TASK DETAILS: In the copy, every record below must appear exactly as given, and no picture may appear.

SUPPLIED MATERIAL:
★ ★ ★ ★ ★ ★ ★

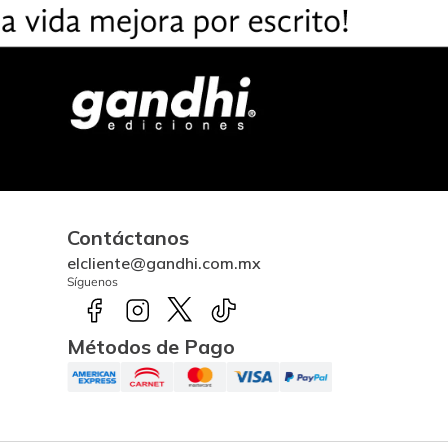
Contáctanos
elcliente@gandhi.com.mx
Síguenos
Métodos de Pago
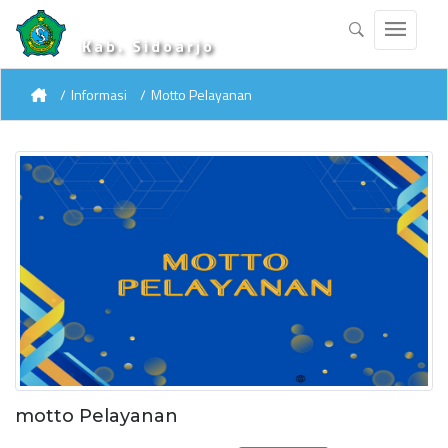
Kab. Sidoarjo
Informasi
Motto Pelayanan
motto Pelayanan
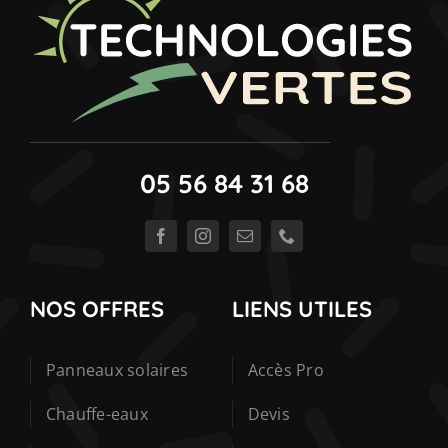
05 56 84 31 68
NOS OFFRES
LIENS UTILES
Panneaux solaires
Accès Pro
Chauffe-eaux
Devis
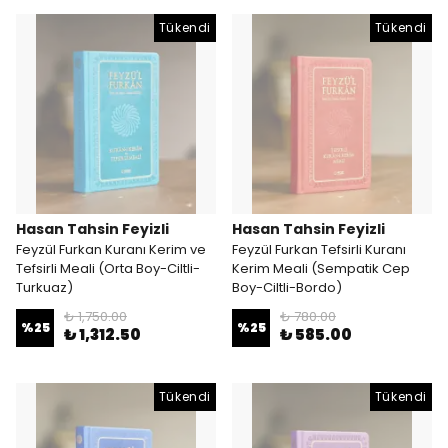
Tükendi
Tükendi
Hasan Tahsin Feyizli
Hasan Tahsin Feyizli
Feyzül Furkan Kuranı Kerim ve
Feyzül Furkan Tefsirli Kuranı
Tefsirli Meali (Orta Boy-Ciltli-
Kerim Meali (Sempatik Cep
Turkuaz)
Boy-Ciltli-Bordo)
₺ 1,750.00
₺ 780.00
%
25
%
25
₺ 1,312.50
₺ 585.00
Tükendi
Tükendi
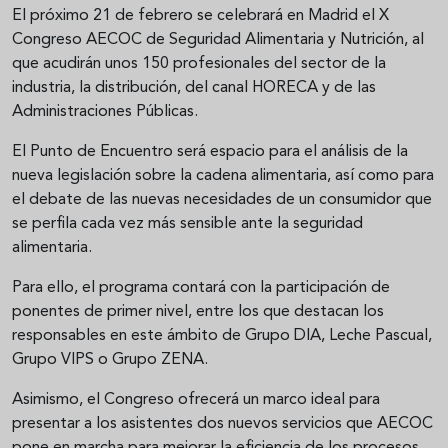
El próximo 21 de febrero se celebrará en Madrid el X
Congreso AECOC de Seguridad Alimentaria y Nutrición, al
que acudirán unos 150 profesionales del sector de la
industria, la distribución, del canal HORECA y de las
Administraciones Públicas.
El Punto de Encuentro será espacio para el análisis de la
nueva legislación sobre la cadena alimentaria, así como para
el debate de las nuevas necesidades de un consumidor que
se perfila cada vez más sensible ante la seguridad
alimentaria.
Para ello, el programa contará con la participación de
ponentes de primer nivel, entre los que destacan los
responsables en este ámbito de Grupo DIA, Leche Pascual,
Grupo VIPS o Grupo ZENA.
Asimismo, el Congreso ofrecerá un marco ideal para
presentar a los asistentes dos nuevos servicios que AECOC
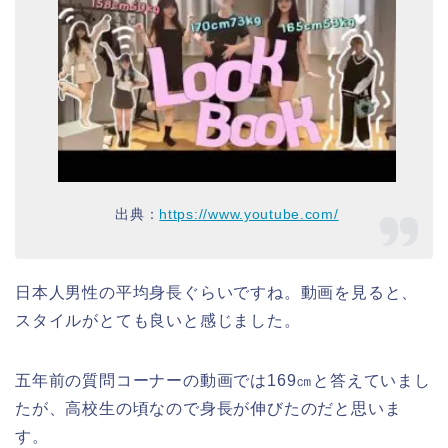
出典：
https://www.youtube.com/
日本人男性の平均身長ぐらいですね。動画を見ると、
スタイルがとても良いと感じました。
五年前の質問コーナーの動画では169㎝と答えていまし
たが、高校生の頃なので身長が伸びたのだと思いま
す。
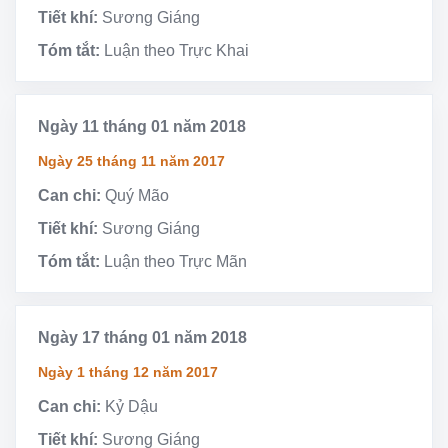
Tiết khí:
Sương Giáng
Tóm tắt:
Luận theo Trực Khai
Ngày 11 tháng 01 năm 2018
Ngày 25 tháng 11 năm 2017
Can chi:
Quý Mão
Tiết khí:
Sương Giáng
Tóm tắt:
Luận theo Trực Mãn
Ngày 17 tháng 01 năm 2018
Ngày 1 tháng 12 năm 2017
Can chi:
Kỷ Dậu
Tiết khí:
Sương Giáng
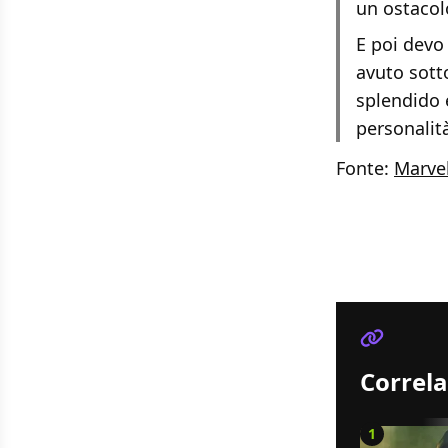
un ostacol
E poi devo
avuto sott
splendido e
personalit
Fonte:
Marve
Correla
1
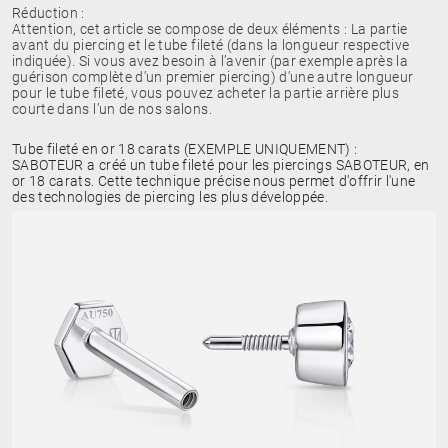
Réduction :
Attention, cet article se compose de deux éléments : La partie
avant du piercing et le tube fileté (dans la longueur respective
indiquée). Si vous avez besoin à l’avenir (par exemple après la
guérison complète d’un premier piercing) d’une autre longueur
pour le tube fileté, vous pouvez acheter la partie arrière plus
courte dans l’un de nos salons.
Tube fileté en or 18 carats (EXEMPLE UNIQUEMENT) :
SABOTEUR a créé un tube fileté pour les piercings SABOTEUR, en
or 18 carats. Cette technique précise nous permet d'offrir l'une
des technologies de piercing les plus développée.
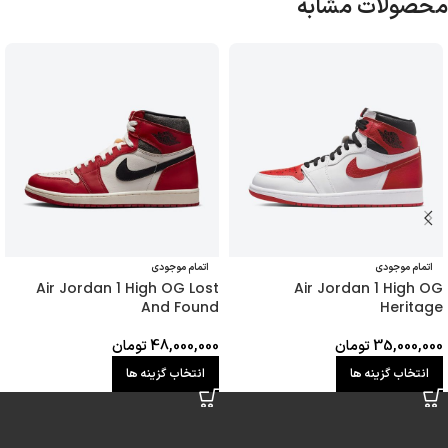
محصولات مشابه
اتمام موجودی
اتمام موجودی
Air Jordan 1 High OG Lost
Air Jordan 1 High OG
And Found
Heritage
35,000,000
تومان
48,000,000
تومان
انتخاب گزینه ها
انتخاب گزینه ها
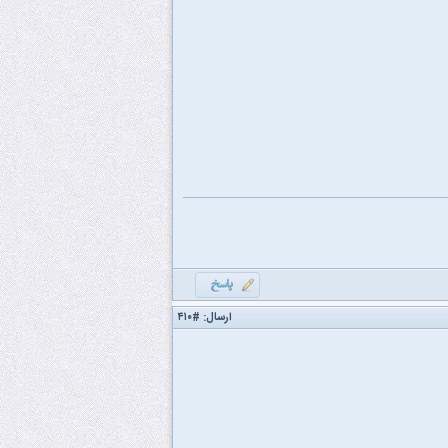
ارسال:
#۴۱۰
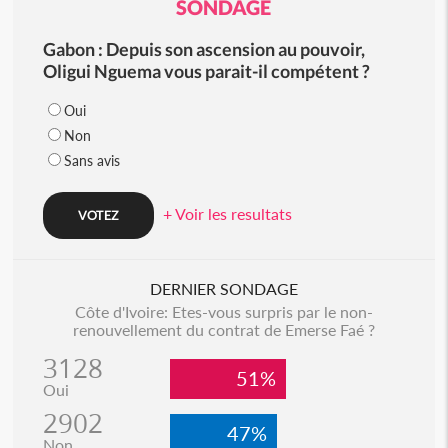
SONDAGE
Gabon : Depuis son ascension au pouvoir,
Oligui Nguema vous parait-il compétent ?
Oui
Non
Sans avis
+ Voir les resultats
DERNIER SONDAGE
Côte d'Ivoire: Etes-vous surpris par le non-
renouvellement du contrat de Emerse Faé ?
3128
51%
Oui
2902
47%
Non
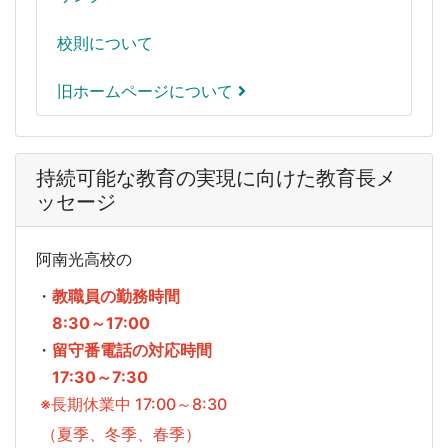
校則について
旧ホームページについて
持続可能な教育の実現に向けた教育長メ
ッセージ
阿南光高校の
・
教職員の勤務時間
8:30～17:00
・
留守番電話の対応時間
17:30～7:30
※長期休業中 17:00～8:30
（夏季、冬季、春季）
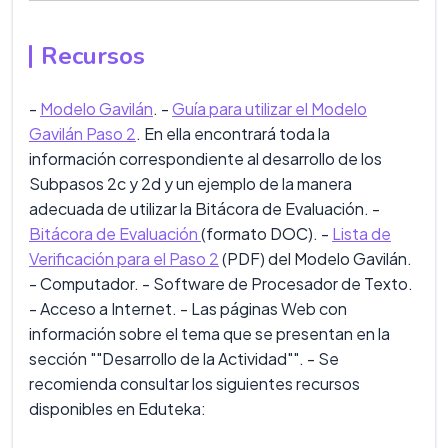
Recursos
-
Modelo Gavilán
. -
Guía para utilizar el Modelo
Gavilán Paso 2
. En ella encontrará toda la
información correspondiente al desarrollo de los
Subpasos 2c y 2d y un ejemplo de la manera
adecuada de utilizar la Bitácora de Evaluación. -
Bitácora de Evaluación
(formato DOC). -
Lista de
Verificación para el Paso 2
(PDF) del Modelo Gavilán.
- Computador. - Software de Procesador de Texto.
- Acceso a Internet. - Las páginas Web con
información sobre el tema que se presentan en la
sección ""Desarrollo de la Actividad"". - Se
recomienda consultar los siguientes recursos
disponibles en Eduteka:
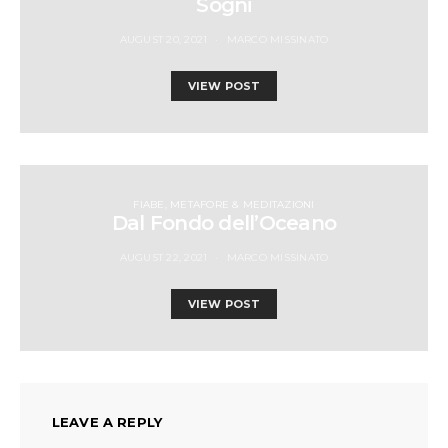
Sogni
AUGUST 20, 2021
MARCO MISSINATO
VIEW POST
FIABE, METAFORE & MEDITAZIONI
Dal Fondo dell’Oceano
AUGUST 22, 2021
MARCO MISSINATO
VIEW POST
LEAVE A REPLY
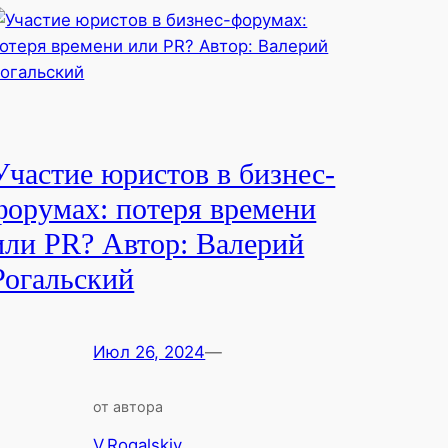
Участие юристов в бизнес-
форумах: потеря времени
или PR? Автор: Валерий
Рогальский
Июл 26, 2024
—
от автора
V.Rogalskiy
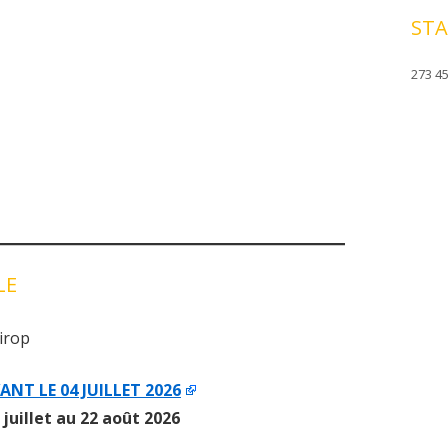
STA
273 45
LE
sirop
ANT LE 04 JUILLET 2026
 juillet au 22 août 2026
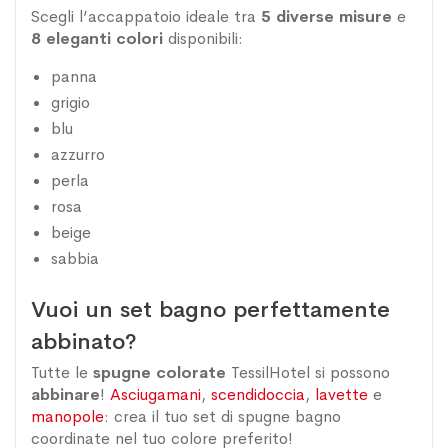
Scegli l’accappatoio ideale tra
5 diverse misure
e
8 eleganti colori
disponibili:
panna
grigio
blu
azzurro
perla
rosa
beige
sabbia
Vuoi un set bagno perfettamente
abbinato?
Tutte le
spugne colorate
TessilHotel si possono
abbinare
!
Asciugamani
,
scendidoccia
,
lavette
e
manopole
: crea il tuo set di spugne bagno
coordinate nel tuo colore preferito!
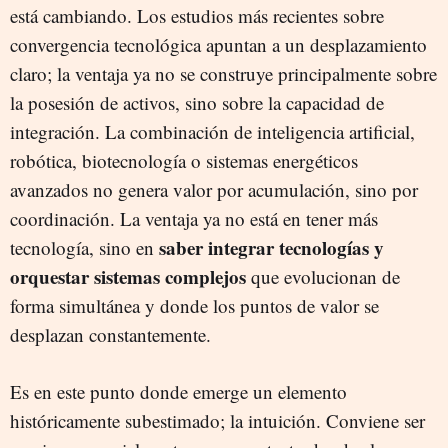
está cambiando. Los estudios más recientes sobre
convergencia tecnológica apuntan a un desplazamiento
claro; la ventaja ya no se construye principalmente sobre
la posesión de activos, sino sobre la capacidad de
integración. La combinación de inteligencia artificial,
robótica, biotecnología o sistemas energéticos
avanzados no genera valor por acumulación, sino por
coordinación. La ventaja ya no está en tener más
saber integrar tecnologías y
tecnología, sino en
orquestar sistemas complejos
que evolucionan de
forma simultánea y donde los puntos de valor se
desplazan constantemente.
Es en este punto donde emerge un elemento
históricamente subestimado; la intuición. Conviene ser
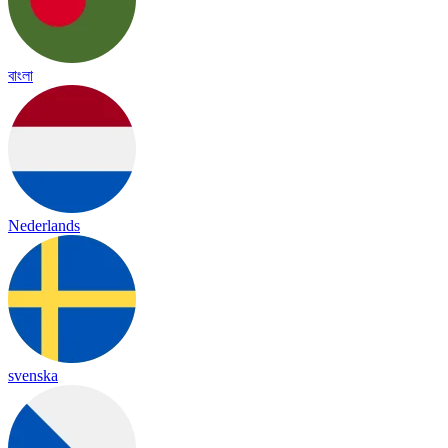
বাংলা
Nederlands
svenska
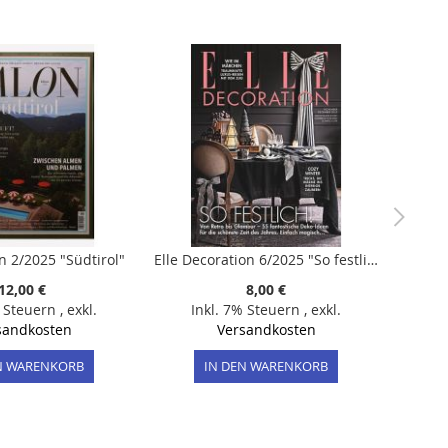
n 2/2025 "Südtirol"
Elle Decoration 6/2025 "So festlich!“
12,00 €
8,00 €
% Steuern
,
exkl.
Inkl. 7% Steuern
,
exkl.
sandkosten
Versandkosten
N WARENKORB
IN DEN WARENKORB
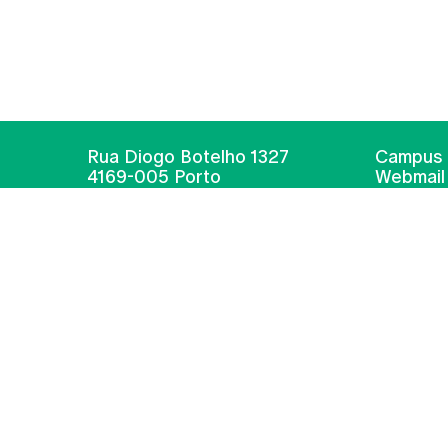
Rua Diogo Botelho 1327
Campus 
4169-005 Porto
Webmail
+351 226 196 240
Intranet
Email:
artes@ucp.pt
Serviço
Como C
Newslet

★ ★ ★ ★ ★ ★ ★

RESULT OF THE TASK:
Contáctanos
elcliente@gandhi.com.mx
Síguenos
Métodos de Pago
Kab. Sidoarjo
Informasi
Motto Pelayanan
motto Pelayanan
05 56 84 31 68
NOS OFFRES
LIENS UTILES
Panneaux solaires
Accès Pro
Chauffe-eaux
Devis
Tükendi
Tükendi
Hasan Tahsin Feyizli
Hasan Tahsin Feyizli
Feyzül Furkan Kuranı Kerim ve
Feyzül Furkan Tefsirli Kuranı
Tefsirli Meali (Orta Boy-Ciltli-
Kerim Meali (Sempatik Cep
Turkuaz)
Boy-Ciltli-Bordo)
₺ 1,750.00
₺ 780.00
%
25
%
25
₺ 1,312.50
₺ 585.00
Tükendi
Tükendi
El próximo 21 de febrero se celebrará en Madrid el X
Congreso AECOC de Seguridad Alimentaria y Nutrición, al
que acudirán unos 150 profesionales del sector de la
industria, la distribución, del canal HORECA y de las
Administraciones Públicas.
El Punto de Encuentro será espacio para el análisis de la
nueva legislación sobre la cadena alimentaria, así como para
el debate de las nuevas necesidades de un consumidor que
se perfila cada vez más sensible ante la seguridad
alimentaria.
Para ello, el programa contará con la participación de
ponentes de primer nivel, entre los que destacan los
responsables en este ámbito de Grupo DIA, Leche Pascual,
Grupo VIPS o Grupo ZENA.
Asimismo, el Congreso ofrecerá un marco ideal para
presentar a los asistentes dos nuevos servicios que AECOC
出典：
https://www.youtube.com/
日本人男性の平均身長ぐらいですね。動画を見ると、
スタイルがとても良いと感じました。
五年前の質問コーナーの動画では169㎝と答えていまし
たが、高校生の頃なので身長が伸びたのだと思いま
す。
Tiết khí:
Sương Giáng
Tóm tắt:
Luận theo Trực Khai
Ngày 11 tháng 01 năm 2018
Ngày 25 tháng 11 năm 2017
Can chi:
Quý Mão
Tiết khí:
Sương Giáng
Tóm tắt:
Luận theo Trực Mãn
Ngày 17 tháng 01 năm 2018
Ngày 1 tháng 12 năm 2017
Can chi:
Kỷ Dậu
Tiết khí:
Sương Giáng
un ostacol
E poi devo
avuto sott
splendido e
personalit
Fonte:
Marve
Correla
1
Réduction :
Attention, cet article se compose de deux éléments : La partie
avant du piercing et le tube fileté (dans la longueur respective
indiquée). Si vous avez besoin à l’avenir (par exemple après la
guérison complète d’un premier piercing) d’une autre longueur
pour le tube fileté, vous pouvez acheter la partie arrière plus
courte dans l’un de nos salons.
Tube fileté en or 18 carats (EXEMPLE UNIQUEMENT) :
SABOTEUR a créé un tube fileté pour les piercings SABOTEUR, en
or 18 carats. Cette technique précise nous permet d'offrir l'une
des technologies de piercing les plus développée.
محصولات مشابه
اتمام موجودی
اتمام موجودی
Air Jordan 1 High OG Lost
Air Jordan 1 High OG
And Found
Heritage
35,000,000
تومان
48,000,000
تومان
انتخاب گزینه ها
انتخاب گزینه ها
ارسال:
#۴۱۰
SONDAGE
Gabon : Depuis son ascension au pouvoir,
Oligui Nguema vous parait-il compétent ?
Oui
Non
Sans avis
+ Voir les resultats
DERNIER SONDAGE
Côte d'Ivoire: Etes-vous surpris par le non-
renouvellement du contrat de Emerse Faé ?
3128
51%
Oui
2902
47%
Non
校則について
旧ホームページについて
持続可能な教育の実現に向けた教育長メ
ッセージ
阿南光高校の
・
教職員の勤務時間
8:30～17:00
・
留守番電話の対応時間
17:30～7:30
※長期休業中 17:00～8:30
（夏季、冬季、春季）
Recursos
-
Modelo Gavilán
. -
Guía para utilizar el Modelo
Gavilán Paso 2
. En ella encontrará toda la
información correspondiente al desarrollo de los
Subpasos 2c y 2d y un ejemplo de la manera
adecuada de utilizar la Bitácora de Evaluación. -
Bitácora de Evaluación
(formato DOC). -
Lista de
Verificación para el Paso 2
(PDF) del Modelo Gavilán.
- Computador. - Software de Procesador de Texto.
- Acceso a Internet. - Las páginas Web con
información sobre el tema que se presentan en la
sección ""Desarrollo de la Actividad"". - Se
recomienda consultar los siguientes recursos
disponibles en Eduteka:
Sogni
AUGUST 20, 2021
MARCO MISSINATO
VIEW POST
FIABE, METAFORE & MEDITAZIONI
Dal Fondo dell’Oceano
AUGUST 22, 2021
MARCO MISSINATO
VIEW POST
LEAVE A REPLY
Участие юристов в бизнес-
форумах: потеря времени
или PR? Автор: Валерий
Рогальский
Июл 26, 2024
—
от автора
V.Rogalskiy
STA
273 45
LE
sirop
ANT LE 04 JUILLET 2026
 juillet au 22 août 2026
Scegli l’accappatoio ideale tra
5 diverse misure
e
8 eleganti colori
disponibili:
panna
grigio
blu
azzurro
perla
rosa
beige
sabbia
Vuoi un set bagno perfettamente
abbinato?
Tutte le
spugne colorate
TessilHotel si possono
abbinare
!
Asciugamani
,
scendidoccia
,
lavette
e
manopole
: crea il tuo set di spugne bagno
coordinate nel tuo colore preferito!
está cambiando. Los estudios más recientes sobre
convergencia tecnológica apuntan a un desplazamiento
claro; la ventaja ya no se construye principalmente sobre
la posesión de activos, sino sobre la capacidad de
integración. La combinación de inteligencia artificial,
robótica, biotecnología o sistemas energéticos
avanzados no genera valor por acumulación, sino por
coordinación. La ventaja ya no está en tener más
saber integrar tecnologías y
tecnología, sino en
orquestar sistemas complejos
que evolucionan de
forma simultánea y donde los puntos de valor se
desplazan constantemente.
Es en este punto donde emerge un elemento
históricamente subestimado; la intuición. Conviene ser
বাংলা
Nederlands
svenska
n 2/2025 "Südtirol"
Elle Decoration 6/2025 "So festlich!“
12,00 €
8,00 €
% Steuern
,
exkl.
Inkl. 7% Steuern
,
exkl.
sandkosten
Versandkosten
N WARENKORB
IN DEN WARENKORB
Rua Diogo Botelho 1327
Campus 
4169-005 Porto
Webmail
+351 226 196 240
Intranet
Email:
artes@ucp.pt
Serviço
Como C
Newslet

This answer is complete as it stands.